Multi -account support for Amazon Sagemaker Hyperpod's tasks -

Multi -account support for Amazon Sagemaker Hyperpod’s tasks

GPUs are a precious source; They are both short in supply and much more expensive than traditional CPUs. They are also highly adaptable for many different use cases. Organizations that build or acquire generating GPUs use GPUs to execute simulations, execute conclusion (such as internal or external use), build work agent loads, and direct data scientists. Work loads range from single-GPU experiments with once rapidly led by scientists to continuous pre-coded continuous jogging. Many organizations need to share a centralized information infrastructure, with high GPU performance through different teams, business units or accounts within their organization. With this infrastructure, they can maximize the use of expensive accelerated calculation sources such as GPU, rather than having silent infrastructure that can be used. Organizations also use numerous AWS accounts for their users. Larger enterprises may want to share different business units, teams or environments (production, scene, development) on different AWS account. This provides more granular control and insulation between these different parts of the organization. It also makes it direct to trace and share the cloud costs for the relevant teams or business units for better financial supervision.

Specific reasons and configuration may vary depending on the size, structure and requirements of the enterprise. But in general, a multi -account strategy provides greater flexibility, security and management for large -scale placements.
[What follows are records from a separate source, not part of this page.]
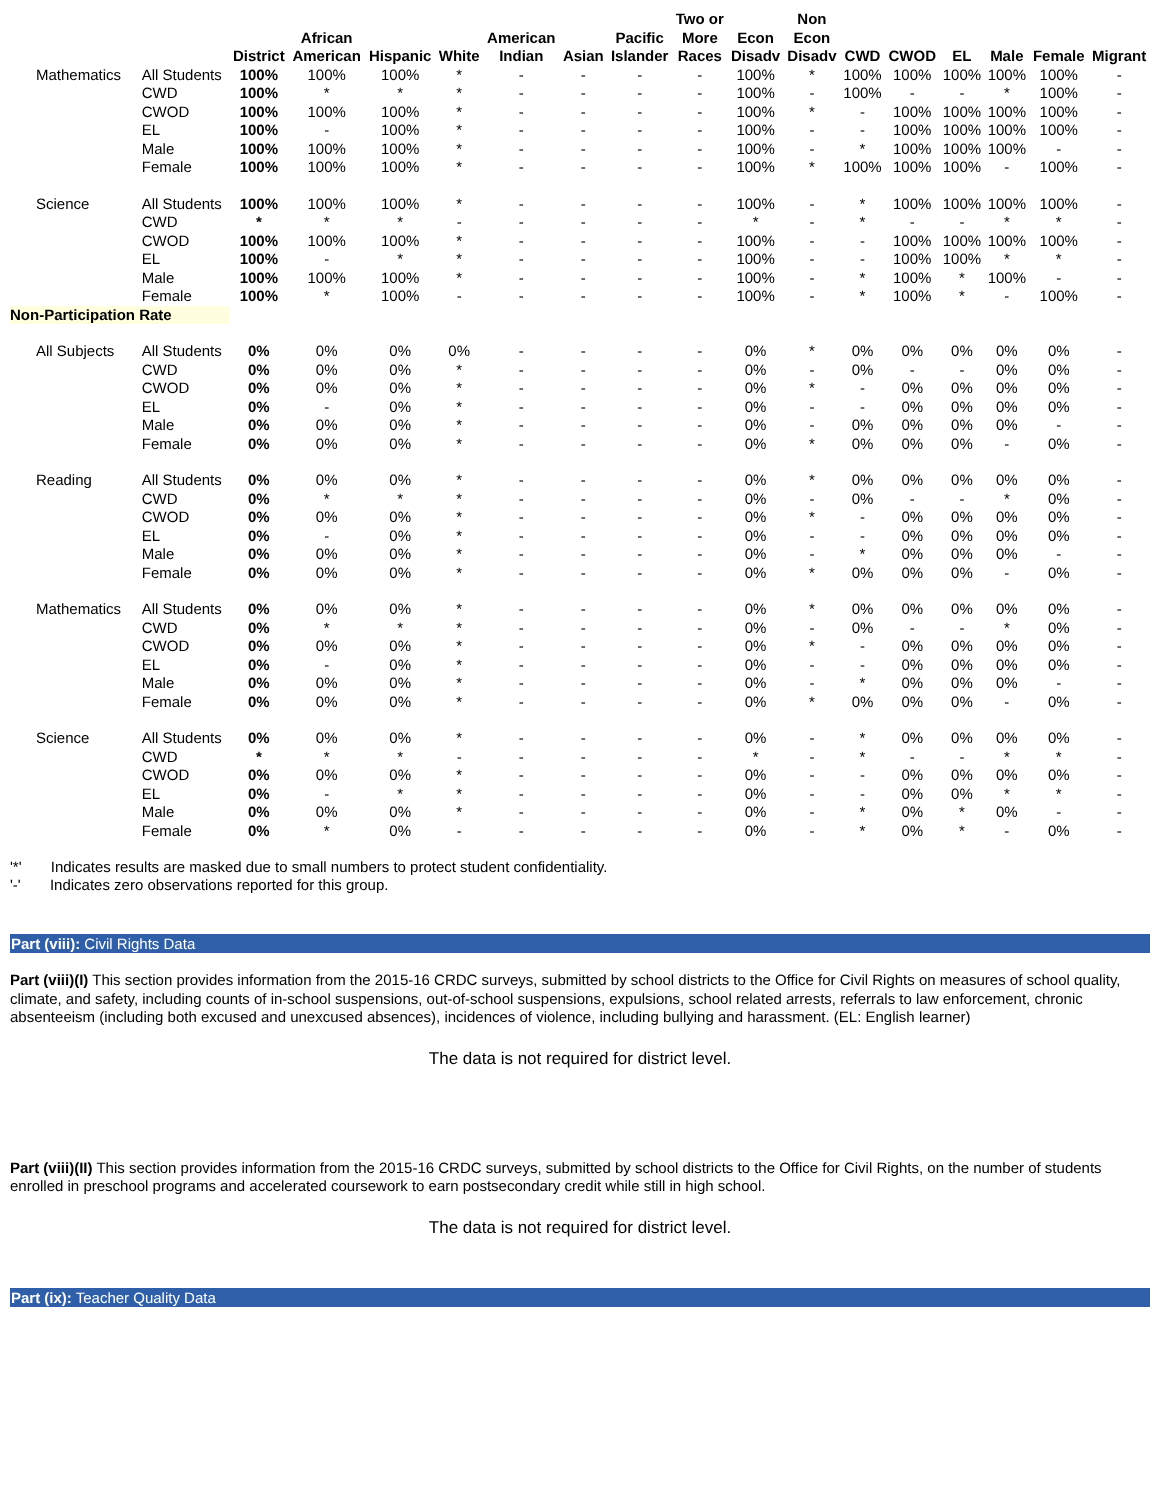| | | District | African American | Hispanic | White | American Indian | Asian | Pacific Islander | Two or More Races | Econ Disadv | Non Econ Disadv | CWD | CWOD | EL | Male | Female | Migrant |
| --- | --- | --- | --- | --- | --- | --- | --- | --- | --- | --- | --- | --- | --- | --- | --- | --- | --- |
| Mathematics | All Students | 100% | 100% | 100% | * | - | - | - | - | 100% | * | 100% | 100% | 100% | 100% | 100% | - |
| | CWD | 100% | * | * | * | - | - | - | - | 100% | - | 100% | - | - | * | 100% | - |
| | CWOD | 100% | 100% | 100% | * | - | - | - | - | 100% | * | - | 100% | 100% | 100% | 100% | - |
| | EL | 100% | - | 100% | * | - | - | - | - | 100% | - | - | 100% | 100% | 100% | 100% | - |
| | Male | 100% | 100% | 100% | * | - | - | - | - | 100% | - | * | 100% | 100% | 100% | - | - |
| | Female | 100% | 100% | 100% | * | - | - | - | - | 100% | * | 100% | 100% | 100% | - | 100% | - |
| Science | All Students | 100% | 100% | 100% | * | - | - | - | - | 100% | - | * | 100% | 100% | 100% | 100% | - |
| | CWD | * | * | * | - | - | - | - | - | * | - | * | - | - | * | * | - |
| | CWOD | 100% | 100% | 100% | * | - | - | - | - | 100% | - | - | 100% | 100% | 100% | 100% | - |
| | EL | 100% | - | * | * | - | - | - | - | 100% | - | - | 100% | 100% | * | * | - |
| | Male | 100% | 100% | 100% | * | - | - | - | - | 100% | - | * | 100% | * | 100% | - | - |
| | Female | 100% | * | 100% | - | - | - | - | - | 100% | - | * | 100% | * | - | 100% | - |
| Non-Participation Rate | | | | | | | | | | | | | | | | | |
| All Subjects | All Students | 0% | 0% | 0% | 0% | - | - | - | - | 0% | * | 0% | 0% | 0% | 0% | 0% | - |
| | CWD | 0% | 0% | 0% | * | - | - | - | - | 0% | - | 0% | - | - | 0% | 0% | - |
| | CWOD | 0% | 0% | 0% | * | - | - | - | - | 0% | * | - | 0% | 0% | 0% | 0% | - |
| | EL | 0% | - | 0% | * | - | - | - | - | 0% | - | - | 0% | 0% | 0% | 0% | - |
| | Male | 0% | 0% | 0% | * | - | - | - | - | 0% | - | 0% | 0% | 0% | 0% | - | - |
| | Female | 0% | 0% | 0% | * | - | - | - | - | 0% | * | 0% | 0% | 0% | - | 0% | - |
| Reading | All Students | 0% | 0% | 0% | * | - | - | - | - | 0% | * | 0% | 0% | 0% | 0% | 0% | - |
| | CWD | 0% | * | * | * | - | - | - | - | 0% | - | 0% | - | - | * | 0% | - |
| | CWOD | 0% | 0% | 0% | * | - | - | - | - | 0% | * | - | 0% | 0% | 0% | 0% | - |
| | EL | 0% | - | 0% | * | - | - | - | - | 0% | - | - | 0% | 0% | 0% | 0% | - |
| | Male | 0% | 0% | 0% | * | - | - | - | - | 0% | - | * | 0% | 0% | 0% | - | - |
| | Female | 0% | 0% | 0% | * | - | - | - | - | 0% | * | 0% | 0% | 0% | - | 0% | - |
| Mathematics | All Students | 0% | 0% | 0% | * | - | - | - | - | 0% | * | 0% | 0% | 0% | 0% | 0% | - |
| | CWD | 0% | * | * | * | - | - | - | - | 0% | - | 0% | - | - | * | 0% | - |
| | CWOD | 0% | 0% | 0% | * | - | - | - | - | 0% | * | - | 0% | 0% | 0% | 0% | - |
| | EL | 0% | - | 0% | * | - | - | - | - | 0% | - | - | 0% | 0% | 0% | 0% | - |
| | Male | 0% | 0% | 0% | * | - | - | - | - | 0% | - | * | 0% | 0% | 0% | - | - |
| | Female | 0% | 0% | 0% | * | - | - | - | - | 0% | * | 0% | 0% | 0% | - | 0% | - |
| Science | All Students | 0% | 0% | 0% | * | - | - | - | - | 0% | - | * | 0% | 0% | 0% | 0% | - |
| | CWD | * | * | * | - | - | - | - | - | * | - | * | - | - | * | * | - |
| | CWOD | 0% | 0% | 0% | * | - | - | - | - | 0% | - | - | 0% | 0% | 0% | 0% | - |
| | EL | 0% | - | * | * | - | - | - | - | 0% | - | - | 0% | 0% | * | * | - |
| | Male | 0% | 0% | 0% | * | - | - | - | - | 0% | - | * | 0% | * | 0% | - | - |
| | Female | 0% | * | 0% | - | - | - | - | - | 0% | - | * | 0% | * | - | 0% | - |
'*' Indicates results are masked due to small numbers to protect student confidentiality.
'-' Indicates zero observations reported for this group.
Part (viii): Civil Rights Data
Part (viii)(I) This section provides information from the 2015-16 CRDC surveys, submitted by school districts to the Office for Civil Rights on measures of school quality, climate, and safety, including counts of in-school suspensions, out-of-school suspensions, expulsions, school related arrests, referrals to law enforcement, chronic absenteeism (including both excused and unexcused absences), incidences of violence, including bullying and harassment. (EL: English learner)
The data is not required for district level.
Part (viii)(II) This section provides information from the 2015-16 CRDC surveys, submitted by school districts to the Office for Civil Rights, on the number of students enrolled in preschool programs and accelerated coursework to earn postsecondary credit while still in high school.
The data is not required for district level.
Part (ix): Teacher Quality Data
In this post, we discuss how an enterprise with multiple accounts can enter a common group Amazon Sagemaker Hyperpod for running their heterogeneous workloads. We use the governance of sagemaker hyperpod tasks to enable this feature.

Settlement

Sagemaker Hyperpod Task Governance determines resource division and provides grouping administrators the ability to set up policies to maximize the use of calculation in a group. Governance of tasks can be used to create distinct teams with their unique name space, to calculate quotes and borrowing boundaries. In a multi -account environment, you can limit which accounts have access to which the team’s calculation quota using role -based input control.

In this post, we describe the settings required to establish multi -account access to the Sagemaker Hyperpod group orchestrated by Amazon Elastic Kubbernetes (Amazon EG) service and how to use Sagemaker Hyperpod tasks to distribute accelerated accounts to multiple accounts.
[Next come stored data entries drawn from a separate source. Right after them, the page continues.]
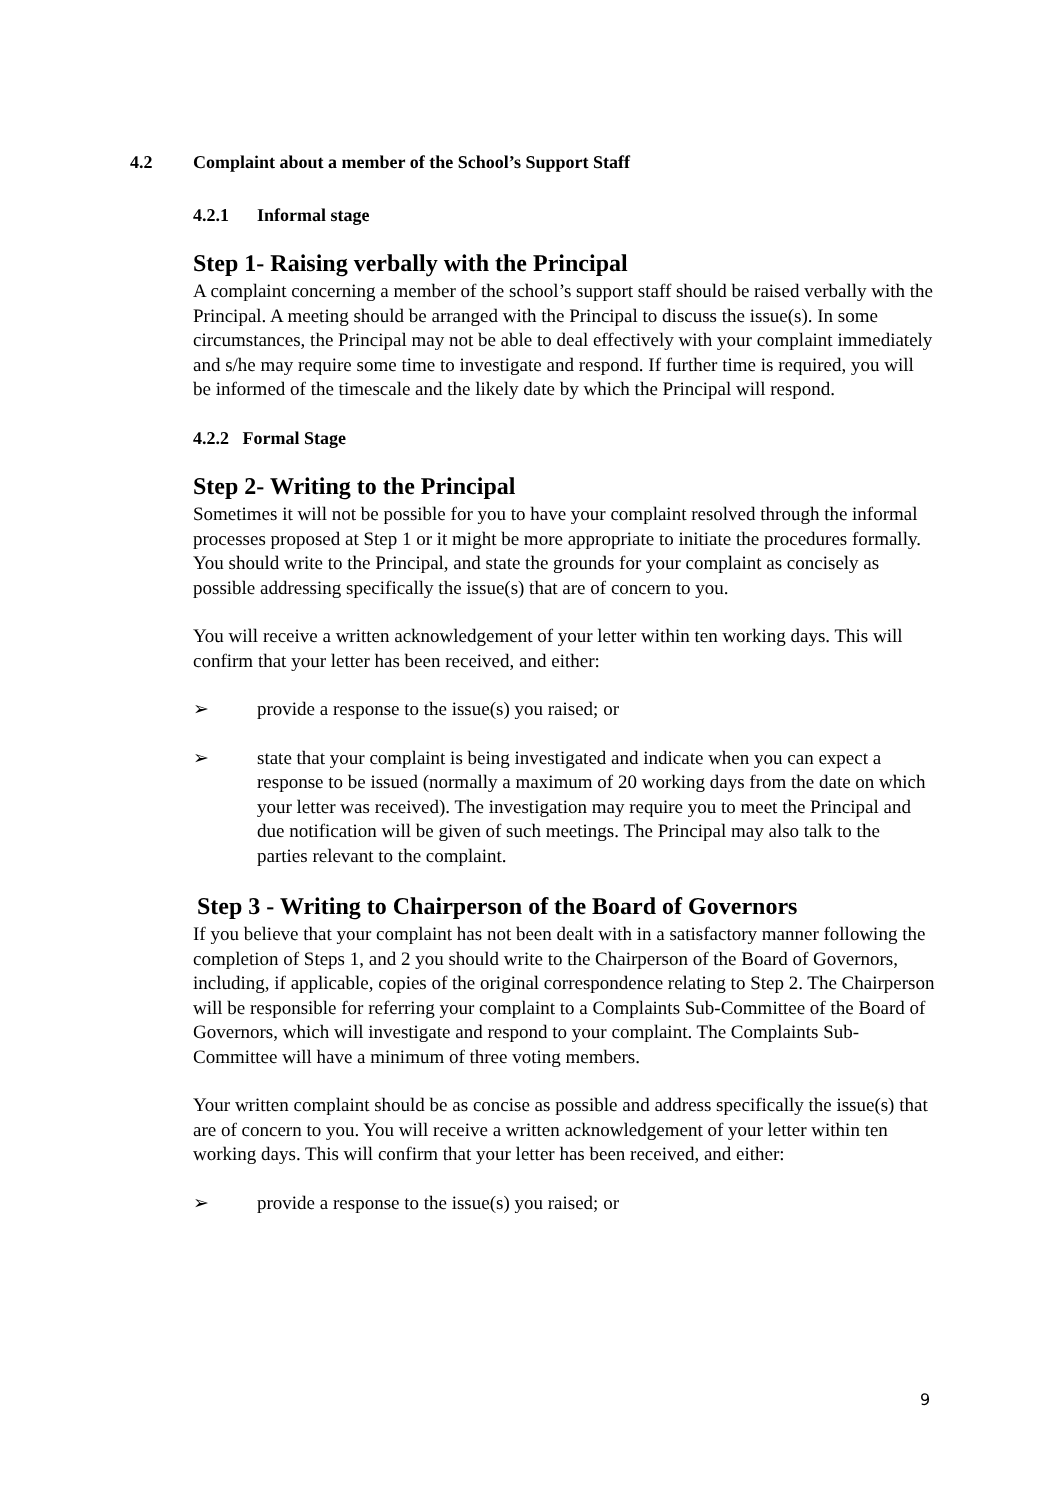4.2 Complaint about a member of the School’s Support Staff
4.2.1 Informal stage
Step 1- Raising verbally with the Principal
A complaint concerning a member of the school’s support staff should be raised verbally with the Principal. A meeting should be arranged with the Principal to discuss the issue(s). In some circumstances, the Principal may not be able to deal effectively with your complaint immediately and s/he may require some time to investigate and respond. If further time is required, you will be informed of the timescale and the likely date by which the Principal will respond.
4.2.2 Formal Stage
Step 2- Writing to the Principal
Sometimes it will not be possible for you to have your complaint resolved through the informal processes proposed at Step 1 or it might be more appropriate to initiate the procedures formally. You should write to the Principal, and state the grounds for your complaint as concisely as possible addressing specifically the issue(s) that are of concern to you.
You will receive a written acknowledgement of your letter within ten working days. This will confirm that your letter has been received, and either:
➢ provide a response to the issue(s) you raised; or
➢ state that your complaint is being investigated and indicate when you can expect a response to be issued (normally a maximum of 20 working days from the date on which your letter was received). The investigation may require you to meet the Principal and due notification will be given of such meetings. The Principal may also talk to the parties relevant to the complaint.
Step 3 - Writing to Chairperson of the Board of Governors
If you believe that your complaint has not been dealt with in a satisfactory manner following the completion of Steps 1, and 2 you should write to the Chairperson of the Board of Governors, including, if applicable, copies of the original correspondence relating to Step 2. The Chairperson will be responsible for referring your complaint to a Complaints Sub-Committee of the Board of Governors, which will investigate and respond to your complaint. The Complaints Sub-Committee will have a minimum of three voting members.
Your written complaint should be as concise as possible and address specifically the issue(s) that are of concern to you. You will receive a written acknowledgement of your letter within ten working days. This will confirm that your letter has been received, and either:
➢ provide a response to the issue(s) you raised; or
9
The following diagram illustrates the solution architecture.

Multi -account AWS Architecture: Ex cluster with POD Identity Access to the S3 bucket through entry point

In this architecture, an organization is sharing resources into several accounts. Calculate a Hyperpod Sagemaker cluster. Account B is where data scientists reside. Account C is where data is prepared and stored for the use of training. In the following sections, we demonstrate how to impose multi-account access so that data scientists in account B can train a model in account A, Sagemaker Hyperpod and Ex Cluster, using predefined data stored in account C. We break down this configuration into two sections: data calculation and inter-calculation.

Inter-calculation access to data scientists

When creating a calculating allocation with the governing sagemaker hyperpod tasks, your EG group creates a unique space of the team of the team for the team. For this way out, we create a role of AWS Identity and Access Management (IAM) for the team, called Group entry roleswhich are then access only in the name space generated by the team of the team in the common group. Role -based entry control is how we make sure that team data members A will not be able to present tasks on behalf of team B.
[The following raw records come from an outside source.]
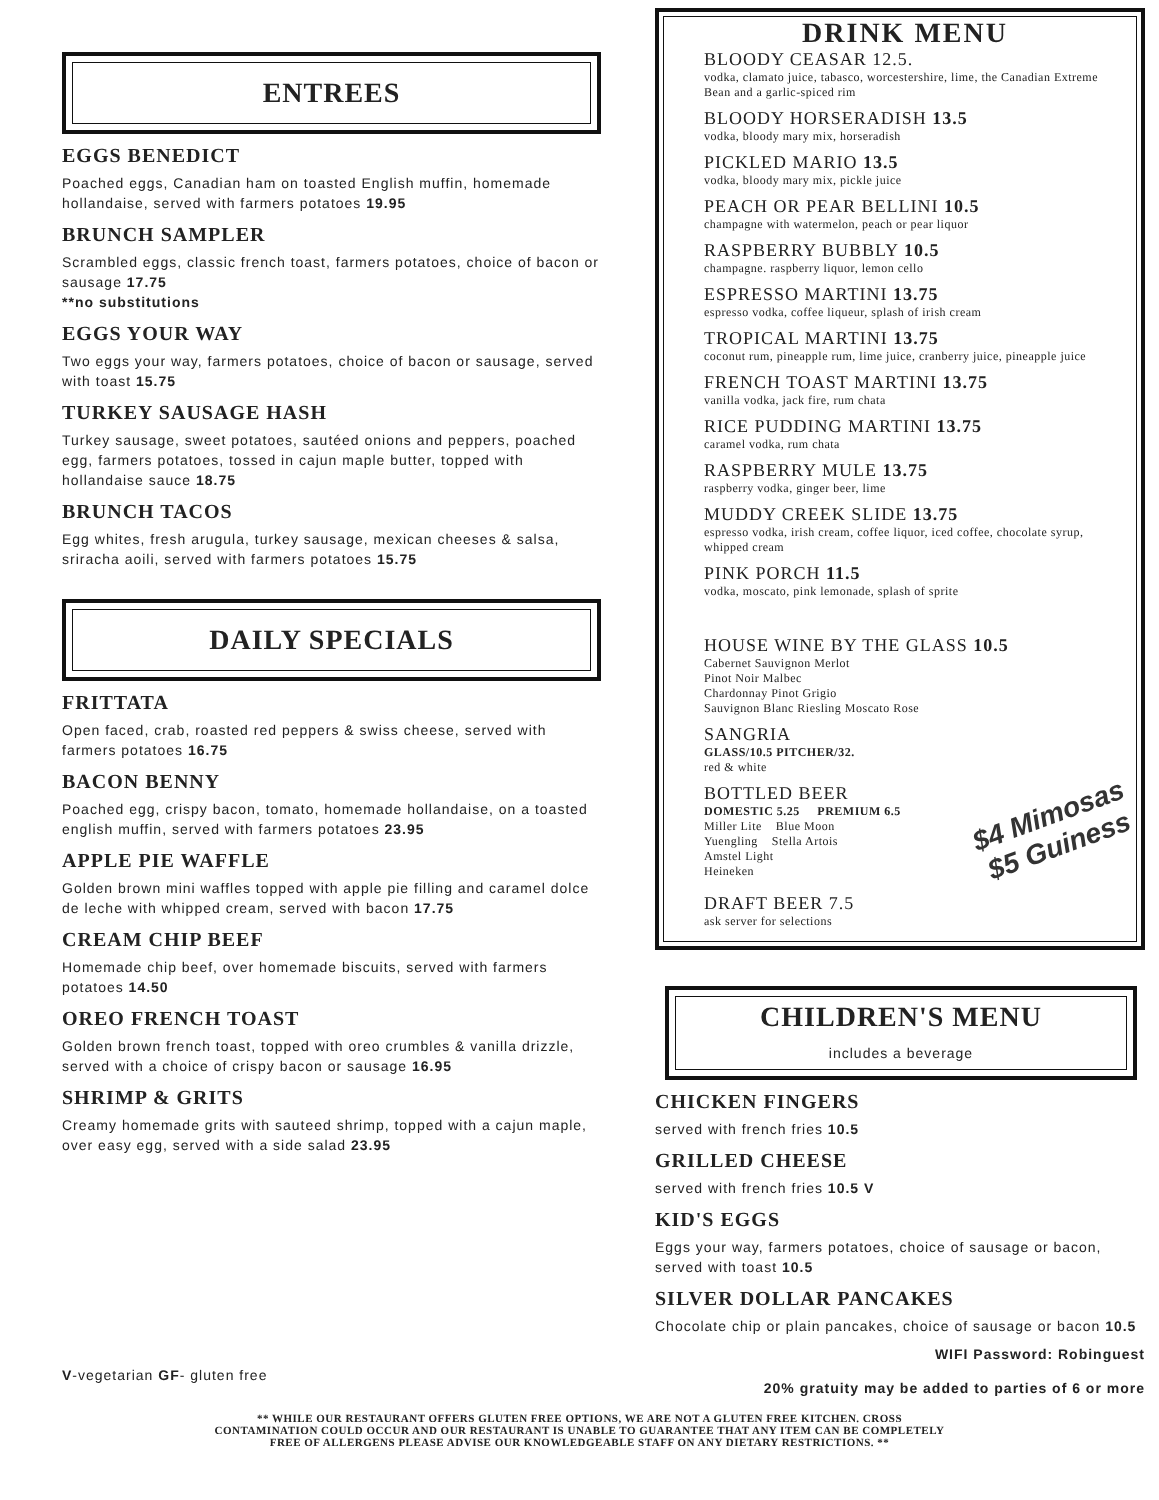ENTREES
EGGS BENEDICT
Poached eggs, Canadian ham on toasted English muffin, homemade hollandaise, served with farmers potatoes 19.95
BRUNCH SAMPLER
Scrambled eggs, classic french toast, farmers potatoes, choice of bacon or sausage 17.75
**no substitutions
EGGS YOUR WAY
Two eggs your way, farmers potatoes, choice of bacon or sausage, served with toast 15.75
TURKEY SAUSAGE HASH
Turkey sausage, sweet potatoes, sautéed onions and peppers, poached egg, farmers potatoes, tossed in cajun maple butter, topped with hollandaise sauce 18.75
BRUNCH TACOS
Egg whites, fresh arugula, turkey sausage, mexican cheeses & salsa, sriracha aoili, served with farmers potatoes 15.75
DAILY SPECIALS
FRITTATA
Open faced, crab, roasted red peppers & swiss cheese, served with farmers potatoes 16.75
BACON BENNY
Poached egg, crispy bacon, tomato, homemade hollandaise, on a toasted english muffin, served with farmers potatoes 23.95
APPLE PIE WAFFLE
Golden brown mini waffles topped with apple pie filling and caramel dolce de leche with whipped cream, served with bacon 17.75
CREAM CHIP BEEF
Homemade chip beef, over homemade biscuits, served with farmers potatoes 14.50
OREO FRENCH TOAST
Golden brown french toast, topped with oreo crumbles & vanilla drizzle, served with a choice of crispy bacon or sausage 16.95
SHRIMP & GRITS
Creamy homemade grits with sauteed shrimp, topped with a cajun maple, over easy egg, served with a side salad 23.95
V-vegetarian GF- gluten free
DRINK MENU
BLOODY CEASAR 12.5.
vodka, clamato juice, tabasco, worcestershire, lime, the Canadian Extreme Bean and a garlic-spiced rim
BLOODY HORSERADISH 13.5
vodka, bloody mary mix, horseradish
PICKLED MARIO 13.5
vodka, bloody mary mix, pickle juice
PEACH OR PEAR BELLINI 10.5
champagne with watermelon, peach or pear liquor
RASPBERRY BUBBLY 10.5
champagne. raspberry liquor, lemon cello
ESPRESSO MARTINI 13.75
espresso vodka, coffee liqueur, splash of irish cream
TROPICAL MARTINI 13.75
coconut rum, pineapple rum, lime juice, cranberry juice, pineapple juice
FRENCH TOAST MARTINI 13.75
vanilla vodka, jack fire, rum chata
RICE PUDDING MARTINI 13.75
caramel vodka, rum chata
RASPBERRY MULE 13.75
raspberry vodka, ginger beer, lime
MUDDY CREEK SLIDE 13.75
espresso vodka, irish cream, coffee liquor, iced coffee, chocolate syrup, whipped cream
PINK PORCH 11.5
vodka, moscato, pink lemonade, splash of sprite
HOUSE WINE BY THE GLASS 10.5
Cabernet Sauvignon Merlot
Pinot Noir Malbec
Chardonnay Pinot Grigio
Sauvignon Blanc Riesling Moscato Rose
SANGRIA
GLASS/10.5 PITCHER/32.
red & white
BOTTLED BEER
DOMESTIC 5.25 PREMIUM 6.5
Miller Lite Blue Moon
Yuengling Stella Artois
Amstel Light
Heineken
$4 Mimosas
$5 Guiness
DRAFT BEER 7.5
ask server for selections
CHILDREN'S MENU
includes a beverage
CHICKEN FINGERS
served with french fries 10.5
GRILLED CHEESE
served with french fries 10.5 V
KID'S EGGS
Eggs your way, farmers potatoes, choice of sausage or bacon, served with toast 10.5
SILVER DOLLAR PANCAKES
Chocolate chip or plain pancakes, choice of sausage or bacon 10.5
WIFI Password: Robinguest
20% gratuity may be added to parties of 6 or more
** WHILE OUR RESTAURANT OFFERS GLUTEN FREE OPTIONS, WE ARE NOT A GLUTEN FREE KITCHEN. CROSS
CONTAMINATION COULD OCCUR AND OUR RESTAURANT IS UNABLE TO GUARANTEE THAT ANY ITEM CAN BE COMPLETELY
FREE OF ALLERGENS PLEASE ADVISE OUR KNOWLEDGEABLE STAFF ON ANY DIETARY RESTRICTIONS. **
To access account group A of Account A as a user in account B, you will need to take a group entry role in account A. The role of entry into groups will only have the necessary permits for data scientists to access the EC group. For an example of IAM roles for data scientists using Hyperpod sagemaker, see IAM users for scientists.

Next, you will have to assume the role of group entry from a role in account B. The role of group entry into account A will have to have a belief policy for the role of data scientists in account B. The role of data scientists is the role in account B to be used to take on the role of accounting in account. In order to assume the role of access to the cluster in account A: Role: Role: A.

{
  "Version": "2012-10-17",
  "Statement": (
    {
      "Effect": "Allow",
      "Action": "sts:AssumeRole",
      "Resource": "arn:aws:iam::XXXXXXXXXXAAA:role/ClusterAccessRole"
    }
  )
}

The following code is an example of the belief policy of the role of entering groups in order to allow the role of the data scientist to assume it:

{
  "Version": "2012-10-17",
  "Statement": (
    {
      "Effect": "Allow",
      "Principal": {
        "AWS": "arn:aws:iam::XXXXXXXXXXBBB:role/DataScientistRole"
      },
      "Action": "sts:AssumeRole"
    }
  )
}

The last step is to create an input input for the role of entry of the team group in the EC Group. This entry entry should also have an input policy, such as excedeitpolicy, which is located in the team’s names. This ensures that team A user in account B cannot start tasks outside their specified name space. You can also optionally set role -based access control; View Access Control -based Cubbernetes Control Control for more information.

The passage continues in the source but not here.